* _WHAT THIS TASK INVOLVES_
Each line of the listing that contains "Sort" should be found and copied.

* _INPUT MATERIAL_
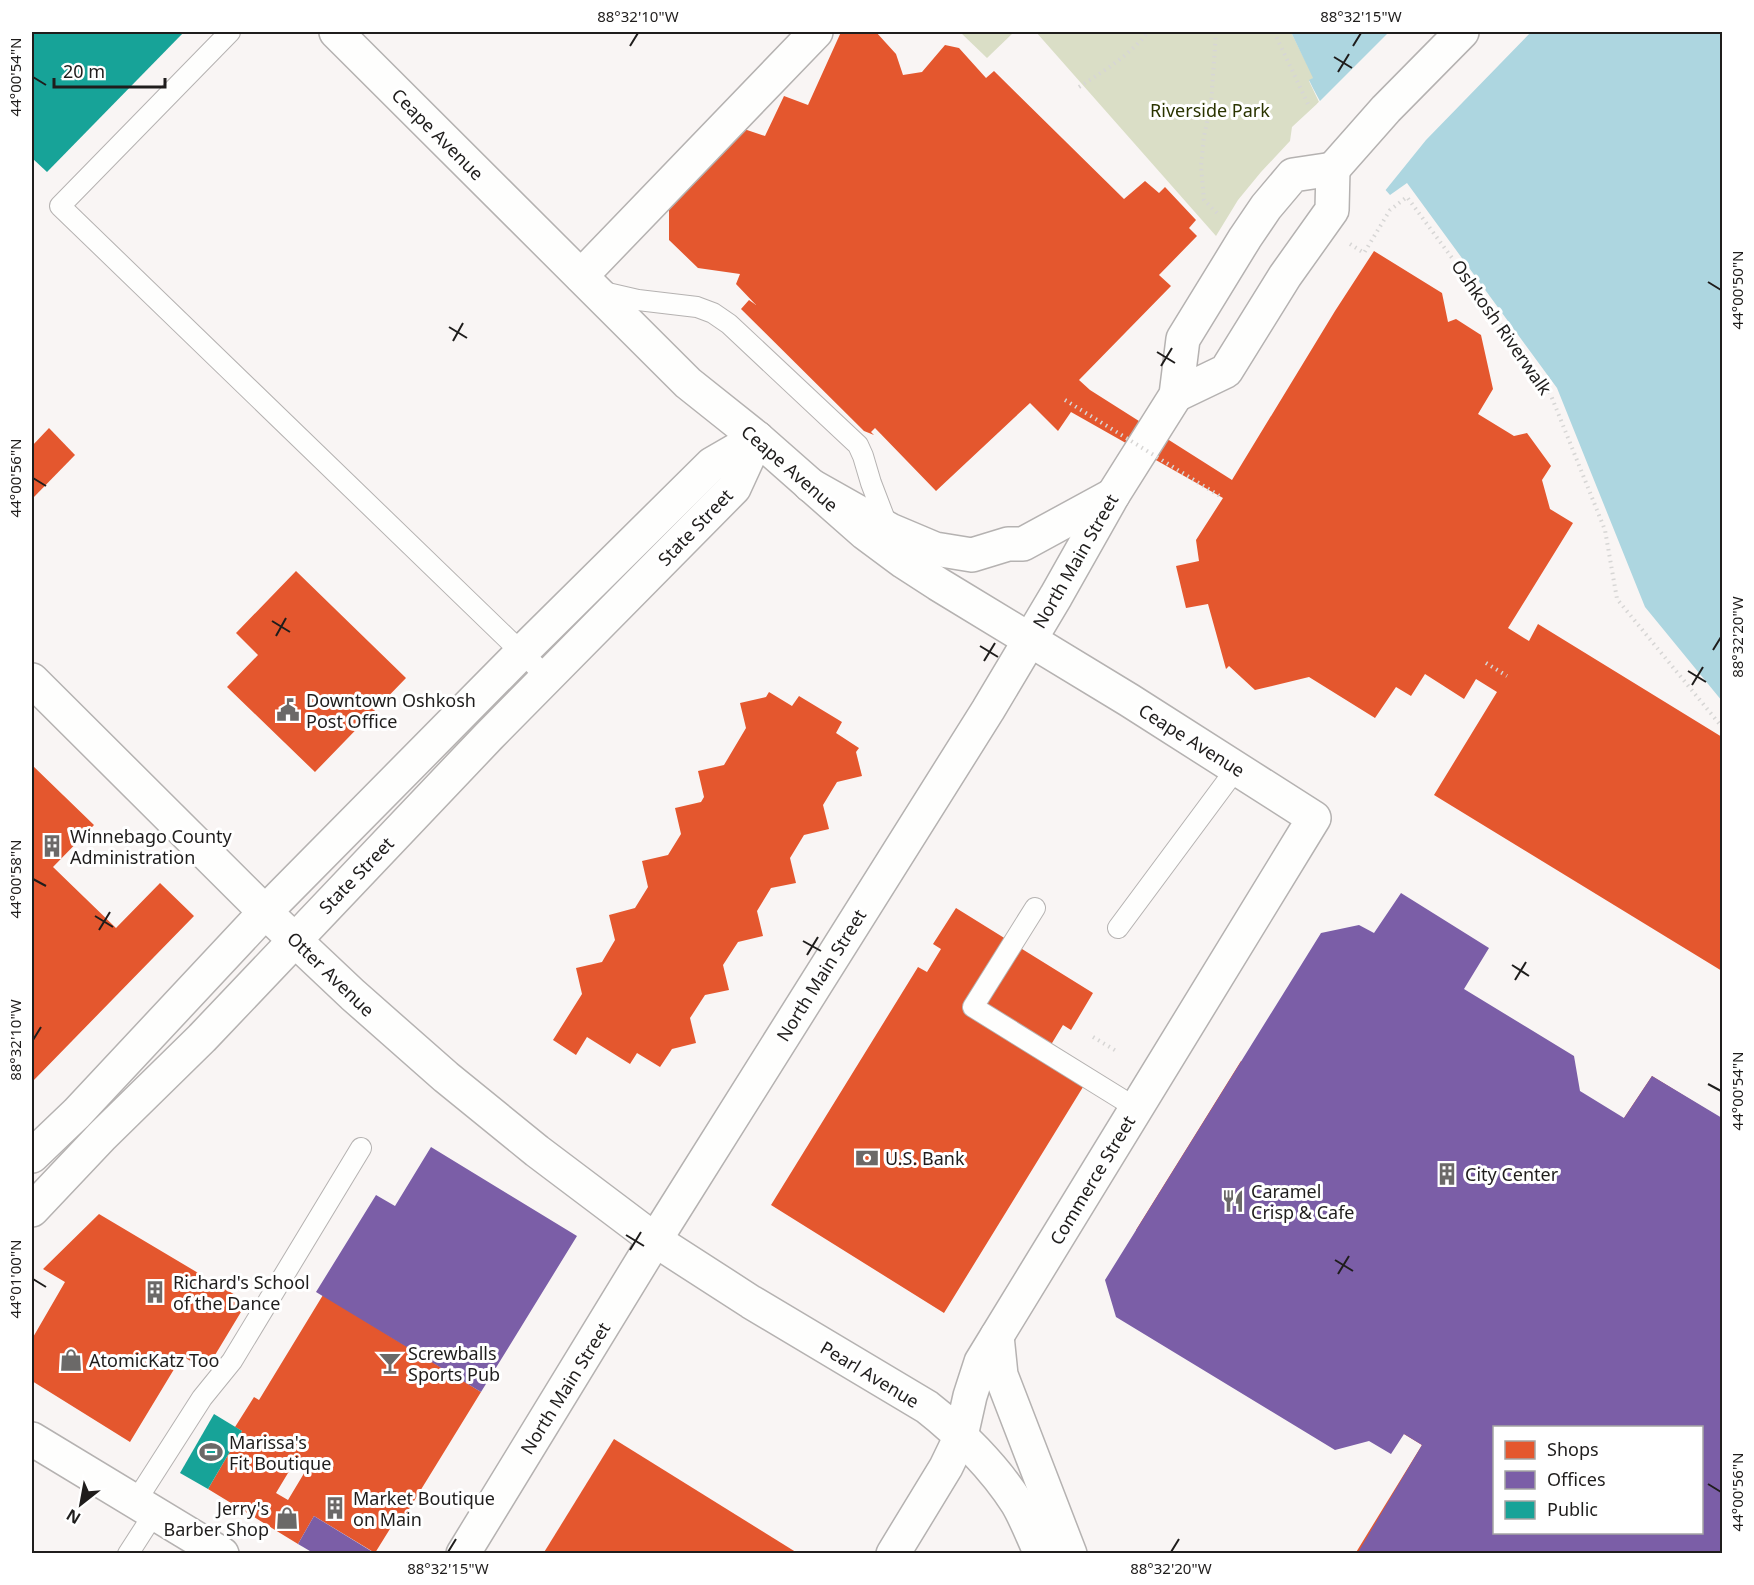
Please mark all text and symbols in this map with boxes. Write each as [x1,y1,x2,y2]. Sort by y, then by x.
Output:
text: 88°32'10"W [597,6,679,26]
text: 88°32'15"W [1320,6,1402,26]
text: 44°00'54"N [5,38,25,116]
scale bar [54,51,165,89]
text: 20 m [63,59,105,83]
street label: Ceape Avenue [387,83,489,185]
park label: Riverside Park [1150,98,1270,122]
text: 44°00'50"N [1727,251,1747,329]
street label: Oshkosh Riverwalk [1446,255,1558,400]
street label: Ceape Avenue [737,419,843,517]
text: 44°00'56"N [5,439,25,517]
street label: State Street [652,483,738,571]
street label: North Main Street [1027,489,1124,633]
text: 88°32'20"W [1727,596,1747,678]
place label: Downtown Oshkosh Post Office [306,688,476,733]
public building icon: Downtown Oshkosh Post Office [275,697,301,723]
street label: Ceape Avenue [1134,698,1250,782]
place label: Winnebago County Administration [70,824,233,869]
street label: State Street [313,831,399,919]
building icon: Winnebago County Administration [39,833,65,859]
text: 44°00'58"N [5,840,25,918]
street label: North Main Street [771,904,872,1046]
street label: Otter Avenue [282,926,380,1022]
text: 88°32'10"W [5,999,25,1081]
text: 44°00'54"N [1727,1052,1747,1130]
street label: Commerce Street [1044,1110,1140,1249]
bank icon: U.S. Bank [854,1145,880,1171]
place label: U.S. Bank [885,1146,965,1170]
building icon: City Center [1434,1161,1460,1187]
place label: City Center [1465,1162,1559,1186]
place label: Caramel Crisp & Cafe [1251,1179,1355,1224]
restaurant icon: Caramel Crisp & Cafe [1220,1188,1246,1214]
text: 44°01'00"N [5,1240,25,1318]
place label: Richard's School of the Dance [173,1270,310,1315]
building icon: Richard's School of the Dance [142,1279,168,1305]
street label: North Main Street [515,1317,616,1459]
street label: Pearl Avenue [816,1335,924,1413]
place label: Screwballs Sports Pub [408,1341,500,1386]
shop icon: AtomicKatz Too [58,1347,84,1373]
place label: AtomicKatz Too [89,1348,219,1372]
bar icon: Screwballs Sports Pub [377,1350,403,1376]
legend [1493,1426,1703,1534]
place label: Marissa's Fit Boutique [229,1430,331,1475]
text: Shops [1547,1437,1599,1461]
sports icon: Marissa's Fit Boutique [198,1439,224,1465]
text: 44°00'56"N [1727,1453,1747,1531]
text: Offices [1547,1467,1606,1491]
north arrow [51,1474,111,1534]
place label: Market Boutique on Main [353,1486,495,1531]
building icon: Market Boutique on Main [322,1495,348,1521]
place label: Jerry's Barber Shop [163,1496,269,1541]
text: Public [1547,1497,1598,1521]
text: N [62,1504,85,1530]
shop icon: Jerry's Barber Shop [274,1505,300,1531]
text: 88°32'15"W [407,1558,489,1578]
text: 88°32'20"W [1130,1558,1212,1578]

--

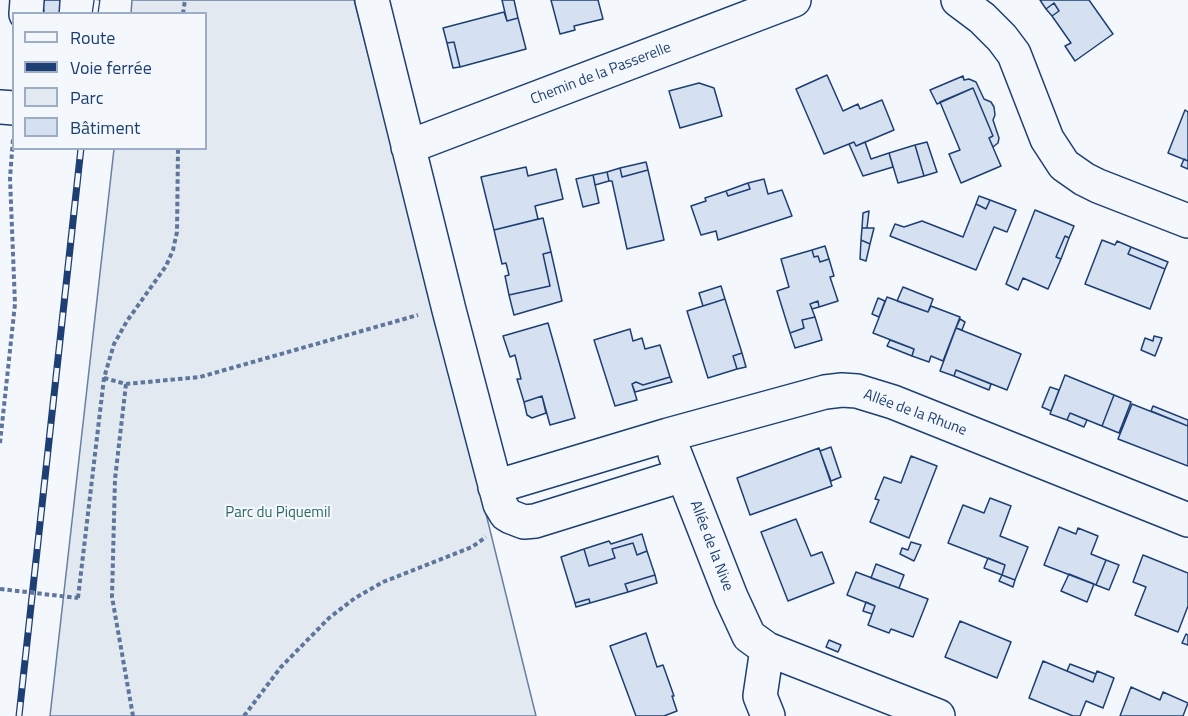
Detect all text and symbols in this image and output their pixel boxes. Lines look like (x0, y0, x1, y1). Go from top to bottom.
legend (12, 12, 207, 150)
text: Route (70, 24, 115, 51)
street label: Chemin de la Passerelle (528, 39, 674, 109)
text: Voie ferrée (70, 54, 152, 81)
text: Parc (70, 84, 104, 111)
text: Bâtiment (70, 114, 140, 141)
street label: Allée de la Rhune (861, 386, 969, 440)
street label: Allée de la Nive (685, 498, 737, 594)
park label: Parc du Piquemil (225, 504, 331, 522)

...

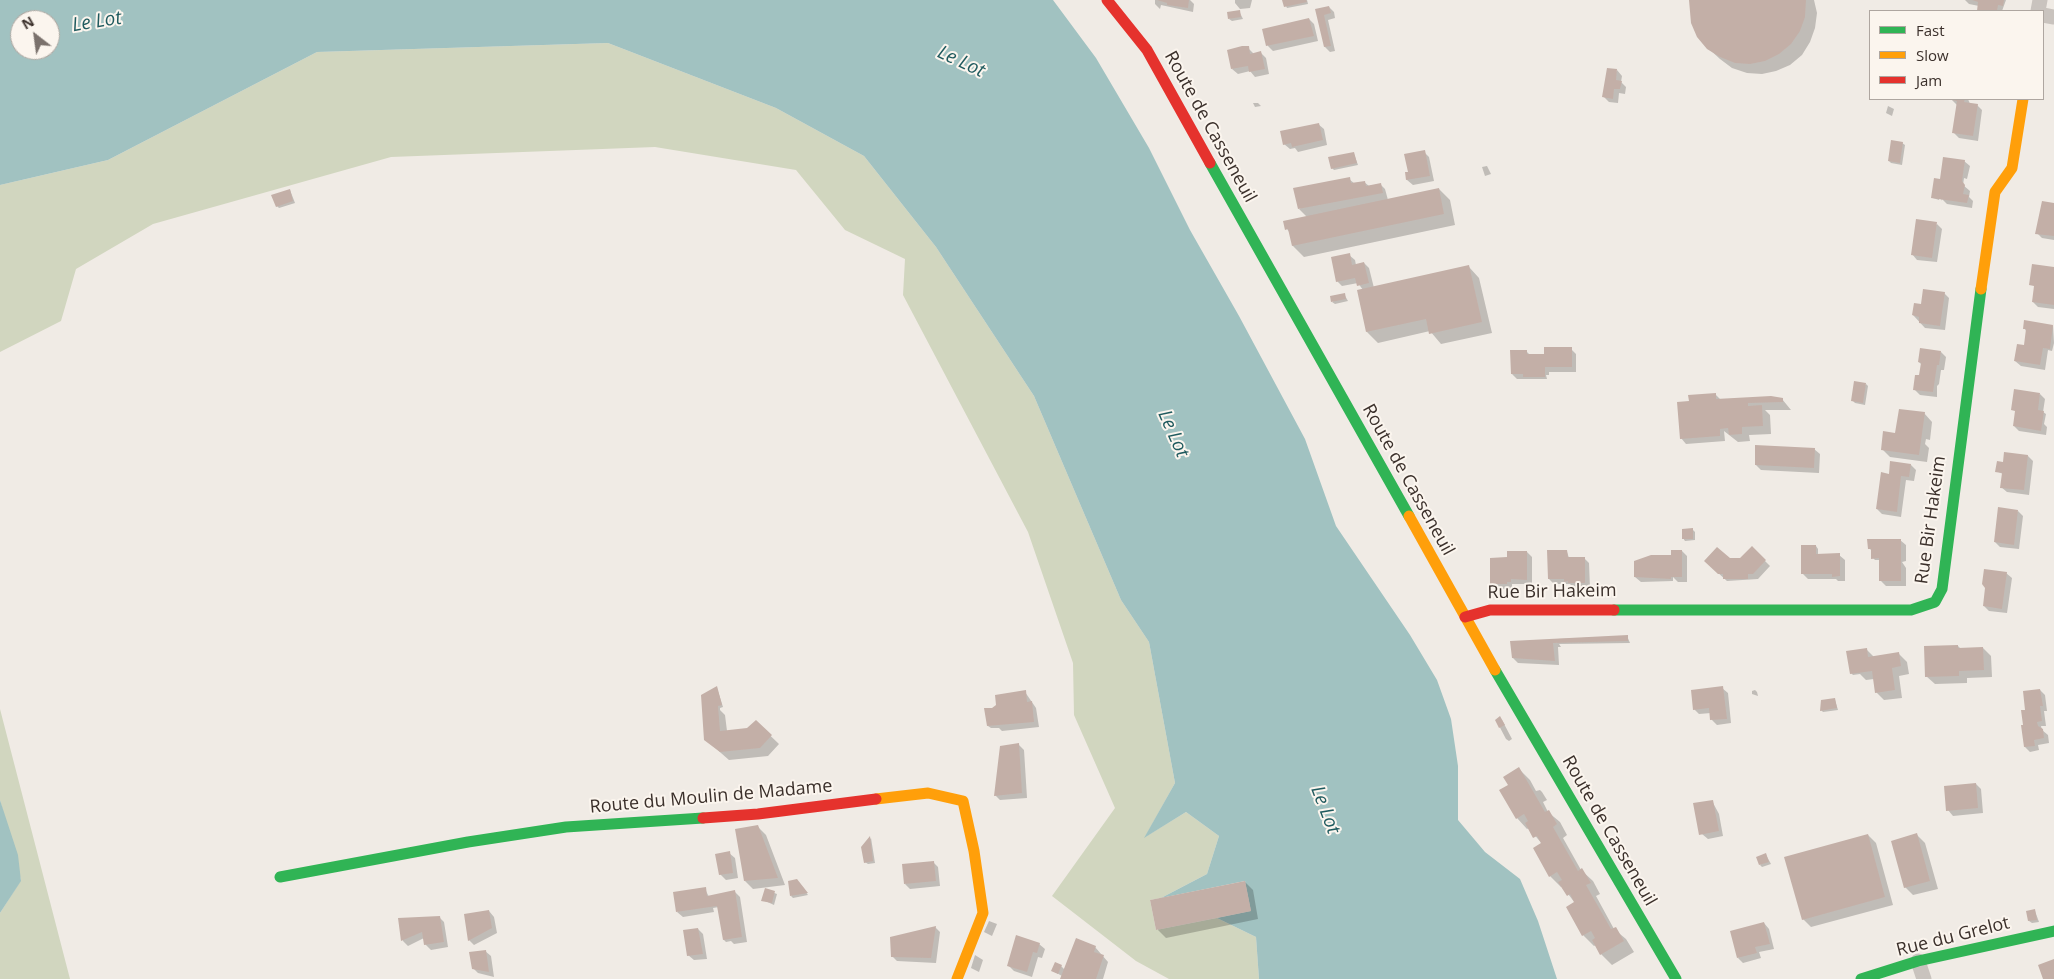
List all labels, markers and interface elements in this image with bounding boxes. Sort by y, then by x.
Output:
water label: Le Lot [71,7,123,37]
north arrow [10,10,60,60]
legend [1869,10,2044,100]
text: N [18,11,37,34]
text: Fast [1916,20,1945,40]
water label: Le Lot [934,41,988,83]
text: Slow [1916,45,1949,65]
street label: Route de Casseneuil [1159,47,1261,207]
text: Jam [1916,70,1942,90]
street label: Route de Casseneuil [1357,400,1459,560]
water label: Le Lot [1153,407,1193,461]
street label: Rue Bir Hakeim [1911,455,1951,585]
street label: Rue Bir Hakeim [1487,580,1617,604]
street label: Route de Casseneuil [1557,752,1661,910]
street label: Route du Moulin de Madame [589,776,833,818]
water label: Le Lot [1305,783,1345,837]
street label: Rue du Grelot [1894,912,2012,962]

* _SOLUTION FOR THIS EXERCISE_
Please mark all text and symbols in this map with boxes. Write each as [x1,y1,x2,y2]. Sort by y, then by x.
List all labels, markers and interface elements in this image with bounding boxes. Sort by y, then by x.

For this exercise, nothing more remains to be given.